I was having a pretty good time too, I ran into friends I hadn’t seen in a long time, and made some new friends. Among them a photographer, Stan, who told me of a conversation he had with a participant going into the Garden. Stan asked him if it was true that two thousand people had been killed, the man very matter of factly answered, “sometimes people needed to be disciplined and taught a lesson.” Who were these people who approved of Modi”disciplining some people”? Most of them seemed like our neighborhood grocer, and rather rattled by the fellow shouting “Shame, shame” at them while holding his “Visa Rejected” poster. What are they thinking? Why don’t they know any better? They looked like they had been herded by the more affluent Indians, who were the organizers of the show. Unlike the folks who had been bussed in, most of these people weren’t wearing a tilak, and were barking orders in their walkie-talkies, and generally looking self satisfied. I spoke to a woman in a leather jacket, I asked her what she thought of the proceedings, which she had been watching with an eagle eye, she answered with great unsmiling certainty, “Modi will be the next great leader.” While she was chatting up the better heeled delegates, a man draped in a saffron shawl stood on top of the steps, not speaking to anyone and standing very still.

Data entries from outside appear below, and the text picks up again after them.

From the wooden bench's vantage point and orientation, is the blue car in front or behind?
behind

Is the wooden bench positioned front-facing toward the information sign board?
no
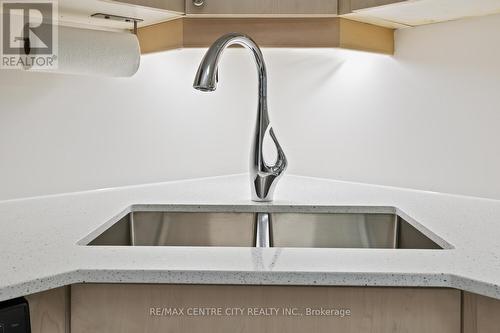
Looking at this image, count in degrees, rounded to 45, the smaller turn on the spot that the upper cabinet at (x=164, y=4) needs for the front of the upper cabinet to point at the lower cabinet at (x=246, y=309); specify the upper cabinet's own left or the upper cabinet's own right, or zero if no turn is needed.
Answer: approximately 45° to the upper cabinet's own right

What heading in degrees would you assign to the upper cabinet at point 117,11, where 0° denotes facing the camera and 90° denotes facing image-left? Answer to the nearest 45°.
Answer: approximately 315°

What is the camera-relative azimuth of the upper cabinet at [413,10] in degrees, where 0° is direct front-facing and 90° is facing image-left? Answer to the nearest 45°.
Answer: approximately 45°

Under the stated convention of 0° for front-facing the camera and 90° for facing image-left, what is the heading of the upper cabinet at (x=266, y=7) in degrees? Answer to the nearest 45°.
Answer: approximately 0°

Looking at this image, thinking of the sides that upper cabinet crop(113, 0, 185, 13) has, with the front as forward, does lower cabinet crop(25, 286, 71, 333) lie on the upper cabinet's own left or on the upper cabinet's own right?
on the upper cabinet's own right

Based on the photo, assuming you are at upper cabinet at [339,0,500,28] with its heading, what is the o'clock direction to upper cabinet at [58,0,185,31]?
upper cabinet at [58,0,185,31] is roughly at 1 o'clock from upper cabinet at [339,0,500,28].

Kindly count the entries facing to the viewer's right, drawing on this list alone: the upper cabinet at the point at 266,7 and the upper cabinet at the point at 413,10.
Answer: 0

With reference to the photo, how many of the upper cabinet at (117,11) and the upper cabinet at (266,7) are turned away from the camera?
0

He seemed to be committing every protestor’s face to memory. I watched him, fascinated at his concentration, till I was disturbed by a hubub behind me. Two marginal looking white people were holding a “Indian Army Out of Kashmir” poster, and yelling that the folks inside the garden were Nazis. Nobody knew who they were, where they had come from and what they were doing there. When they got into an altercation with a protester, the police intervened, the fellow and his female companion moved along, the man shouting, “You are taking away our rights of free speech bit by bit. Think about it, its for our kids, I ask you, do you want our kids to have no rights?” the cop said, “Yes,” and gently moved him along. At that point a very large man in a trench coat and hat told me to clear the sidewalk. he was the detective in charge. He was the spitting image of Orson Welles in “A Touch of Evil.” Star struck, I spent enormous amounts of video tape on this charismatic character.

On my way home, I shared a bus ride with some middle aged Gujarati people who had gone to the event, they seemed like nice people. It was chilling to think that they were unmoved by the brutal killing of so many people, and in fact they had gone to fete a leader who should be held accountable for what happened on his watch.